C programmers should nearly always consider memory use IMO. It's one of
the things which gives C the edge.

I would be horrified if some idiot saved a million records to memory
using a size_t to represent the length in bytes of the records string
UID or somesuch.

Common sense.

Richard <rg****@gmail.comwrites:

I would be horrified if some idiot saved a million records to memory
using a size_t to represent the length in bytes of the records string
UID or somesuch.

Common sense.

Hmm. Sorry about the double post. (Oh and I probably didnt mean a
million there - but you get the point).

Martin Wells wrote:

If a machine is 32-bit, shouldn't it access a 32-bit number quicker
than an 8-bit number?

That depends on the machine.

No-one really cares, anyway, not about /a/ 32-bit number. In the case
of Jacob's 20 million people, the question should be whether it's
faster to access 20 million ints or twenty million bytes -- at which
point, such atopical things as caches (presence and size of) and
disc speed (data for the loading of) may matter more than how long
it takes for the machine to mask out the upper 24 bits of a value.

--
Chris "somebody stop me" Dollin

Hewlett-Packard Limited Cain Road, Bracknell, registered no:
registered office: Berks RG12 1HN 690597 England

Chris Dollin wrote:

Martin Wells wrote:

>If a machine is 32-bit, shouldn't it access a 32-bit number quicker
than an 8-bit number?

That depends on the machine.

No-one really cares, anyway, not about /a/ 32-bit number. In the case
of Jacob's 20 million people, the question should be whether it's
faster to access 20 million ints or twenty million bytes -- at which
point, such atopical things as caches (presence and size of) and
disc speed (data for the loading of) may matter more than how long
it takes for the machine to mask out the upper 24 bits of a value.

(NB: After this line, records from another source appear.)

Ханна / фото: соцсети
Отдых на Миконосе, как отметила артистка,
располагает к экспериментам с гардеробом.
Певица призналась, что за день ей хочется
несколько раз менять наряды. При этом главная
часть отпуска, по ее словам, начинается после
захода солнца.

In all cases, caches or not, i/o of 20MB is faster than i/o of 80MB.

It *could* be that disk caches go to 80MB and then it would be the same.
Not with main memory though. Main memory caches go into the MB range at
most, and L1 caches are even smaller.

Besides there are other effects to take into consideration.
Normally, machines load data from memory into a cache line
of 32 or 64 bytes, i.e. you read 32 bytes at a time.

Using sparingly memory, for instance making
your structure fit into 32 bytes, will make it load in a single
read operation into the L1 cache. Bigger structures take MUCH more
time since 2 or more reads are necessary...

The general point I want to make is that we have to use the correct type
for the data and situation we are working with.

It would be a bad situation where we would have just
"int with 64 bits"
and we would use int for characters, shorts, etc etc, wasting
an enormous space for nothing at each structure we would use.

True, everything would be much simpler (this is the reason why
Malcolm advocates this I think), but the lost of flexibility would
be enormous.

Besides, in small machines, C would not even run: it wouldn't have
enough RAM to load the program!

jacob navia <ja***@jacob.remcomp.frwrites:

Chris Dollin wrote:

>Martin Wells wrote:

>>If a machine is 32-bit, shouldn't it access a 32-bit number quicker
than an 8-bit number?

That depends on the machine.

No-one really cares, anyway, not about /a/ 32-bit number. In the case
of Jacob's 20 million people, the question should be whether it's
faster to access 20 million ints or twenty million bytes -- at which
point, such atopical things as caches (presence and size of) and
disc speed (data for the loading of) may matter more than how long
it takes for the machine to mask out the upper 24 bits of a value.

In all cases, caches or not, i/o of 20MB is faster than i/o of 80MB.

Never let real world pollute the nirvana of c.l.c

If its not compilable on a DeepThought Nippon 0.2sxxyy Hiroshima
vibrator circuit then it's crap C. Never forget that.